◆ WHAT YOU SHOULD DO
The records follow. Copy them exactly, but omit the pictures.

====== SOURCE DATA

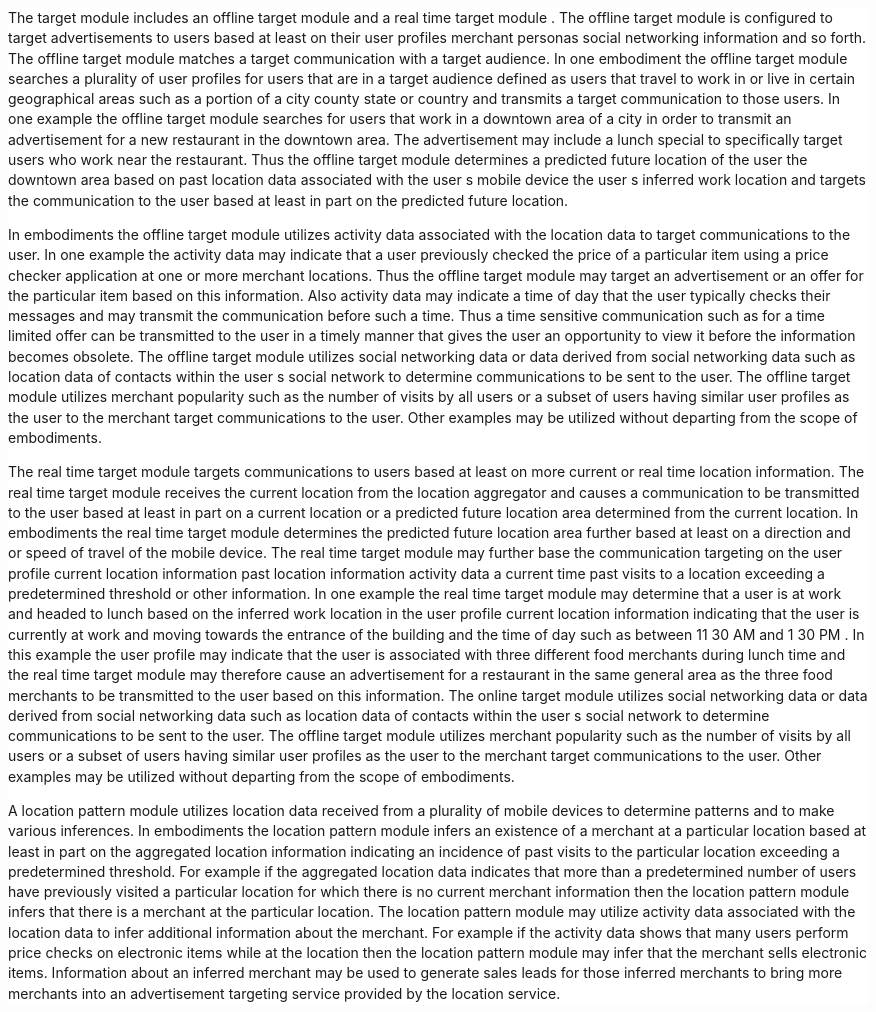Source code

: The target module includes an offline target module and a real time target module . The offline target module is configured to target advertisements to users based at least on their user profiles merchant personas social networking information and so forth. The offline target module matches a target communication with a target audience. In one embodiment the offline target module searches a plurality of user profiles for users that are in a target audience defined as users that travel to work in or live in certain geographical areas such as a portion of a city county state or country and transmits a target communication to those users. In one example the offline target module searches for users that work in a downtown area of a city in order to transmit an advertisement for a new restaurant in the downtown area. The advertisement may include a lunch special to specifically target users who work near the restaurant. Thus the offline target module determines a predicted future location of the user the downtown area based on past location data associated with the user s mobile device the user s inferred work location and targets the communication to the user based at least in part on the predicted future location.

In embodiments the offline target module utilizes activity data associated with the location data to target communications to the user. In one example the activity data may indicate that a user previously checked the price of a particular item using a price checker application at one or more merchant locations. Thus the offline target module may target an advertisement or an offer for the particular item based on this information. Also activity data may indicate a time of day that the user typically checks their messages and may transmit the communication before such a time. Thus a time sensitive communication such as for a time limited offer can be transmitted to the user in a timely manner that gives the user an opportunity to view it before the information becomes obsolete. The offline target module utilizes social networking data or data derived from social networking data such as location data of contacts within the user s social network to determine communications to be sent to the user. The offline target module utilizes merchant popularity such as the number of visits by all users or a subset of users having similar user profiles as the user to the merchant target communications to the user. Other examples may be utilized without departing from the scope of embodiments.

The real time target module targets communications to users based at least on more current or real time location information. The real time target module receives the current location from the location aggregator and causes a communication to be transmitted to the user based at least in part on a current location or a predicted future location area determined from the current location. In embodiments the real time target module determines the predicted future location area further based at least on a direction and or speed of travel of the mobile device. The real time target module may further base the communication targeting on the user profile current location information past location information activity data a current time past visits to a location exceeding a predetermined threshold or other information. In one example the real time target module may determine that a user is at work and headed to lunch based on the inferred work location in the user profile current location information indicating that the user is currently at work and moving towards the entrance of the building and the time of day such as between 11 30 AM and 1 30 PM . In this example the user profile may indicate that the user is associated with three different food merchants during lunch time and the real time target module may therefore cause an advertisement for a restaurant in the same general area as the three food merchants to be transmitted to the user based on this information. The online target module utilizes social networking data or data derived from social networking data such as location data of contacts within the user s social network to determine communications to be sent to the user. The offline target module utilizes merchant popularity such as the number of visits by all users or a subset of users having similar user profiles as the user to the merchant target communications to the user. Other examples may be utilized without departing from the scope of embodiments.

A location pattern module utilizes location data received from a plurality of mobile devices to determine patterns and to make various inferences. In embodiments the location pattern module infers an existence of a merchant at a particular location based at least in part on the aggregated location information indicating an incidence of past visits to the particular location exceeding a predetermined threshold. For example if the aggregated location data indicates that more than a predetermined number of users have previously visited a particular location for which there is no current merchant information then the location pattern module infers that there is a merchant at the particular location. The location pattern module may utilize activity data associated with the location data to infer additional information about the merchant. For example if the activity data shows that many users perform price checks on electronic items while at the location then the location pattern module may infer that the merchant sells electronic items. Information about an inferred merchant may be used to generate sales leads for those inferred merchants to bring more merchants into an advertisement targeting service provided by the location service.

============

◆ SOLUTION FOR THIS PROBLEM
Source code

: The target module includes an offline target module and a real time target module . The offline target module is configured to target advertisements to users based at least on their user profiles merchant personas social networking information and so forth. The offline target module matches a target communication with a target audience. In one embodiment the offline target module searches a plurality of user profiles for users that are in a target audience defined as users that travel to work in or live in certain geographical areas such as a portion of a city county state or country and transmits a target communication to those users. In one example the offline target module searches for users that work in a downtown area of a city in order to transmit an advertisement for a new restaurant in the downtown area. The advertisement may include a lunch special to specifically target users who work near the restaurant. Thus the offline target module determines a predicted future location of the user the downtown area based on past location data associated with the user s mobile device the user s inferred work location and targets the communication to the user based at least in part on the predicted future location.

In embodiments the offline target module utilizes activity data associated with the location data to target communications to the user. In one example the activity data may indicate that a user previously checked the price of a particular item using a price checker application at one or more merchant locations. Thus the offline target module may target an advertisement or an offer for the particular item based on this information. Also activity data may indicate a time of day that the user typically checks their messages and may transmit the communication before such a time. Thus a time sensitive communication such as for a time limited offer can be transmitted to the user in a timely manner that gives the user an opportunity to view it before the information becomes obsolete. The offline target module utilizes social networking data or data derived from social networking data such as location data of contacts within the user s social network to determine communications to be sent to the user. The offline target module utilizes merchant popularity such as the number of visits by all users or a subset of users having similar user profiles as the user to the merchant target communications to the user. Other examples may be utilized without departing from the scope of embodiments.

The real time target module targets communications to users based at least on more current or real time location information. The real time target module receives the current location from the location aggregator and causes a communication to be transmitted to the user based at least in part on a current location or a predicted future location area determined from the current location. In embodiments the real time target module determines the predicted future location area further based at least on a direction and or speed of travel of the mobile device. The real time target module may further base the communication targeting on the user profile current location information past location information activity data a current time past visits to a location exceeding a predetermined threshold or other information. In one example the real time target module may determine that a user is at work and headed to lunch based on the inferred work location in the user profile current location information indicating that the user is currently at work and moving towards the entrance of the building and the time of day such as between 11 30 AM and 1 30 PM . In this example the user profile may indicate that the user is associated with three different food merchants during lunch time and the real time target module may therefore cause an advertisement for a restaurant in the same general area as the three food merchants to be transmitted to the user based on this information. The online target module utilizes social networking data or data derived from social networking data such as location data of contacts within the user s social network to determine communications to be sent to the user. The offline target module utilizes merchant popularity such as the number of visits by all users or a subset of users having similar user profiles as the user to the merchant target communications to the user. Other examples may be utilized without departing from the scope of embodiments.

A location pattern module utilizes location data received from a plurality of mobile devices to determine patterns and to make various inferences. In embodiments the location pattern module infers an existence of a merchant at a particular location based at least in part on the aggregated location information indicating an incidence of past visits to the particular location exceeding a predetermined threshold. For example if the aggregated location data indicates that more than a predetermined number of users have previously visited a particular location for which there is no current merchant information then the location pattern module infers that there is a merchant at the particular location. The location pattern module may utilize activity data associated with the location data to infer additional information about the merchant. For example if the activity data shows that many users perform price checks on electronic items while at the location then the location pattern module may infer that the merchant sells electronic items. Information about an inferred merchant may be used to generate sales leads for those inferred merchants to bring more merchants into an advertisement targeting service provided by the location service.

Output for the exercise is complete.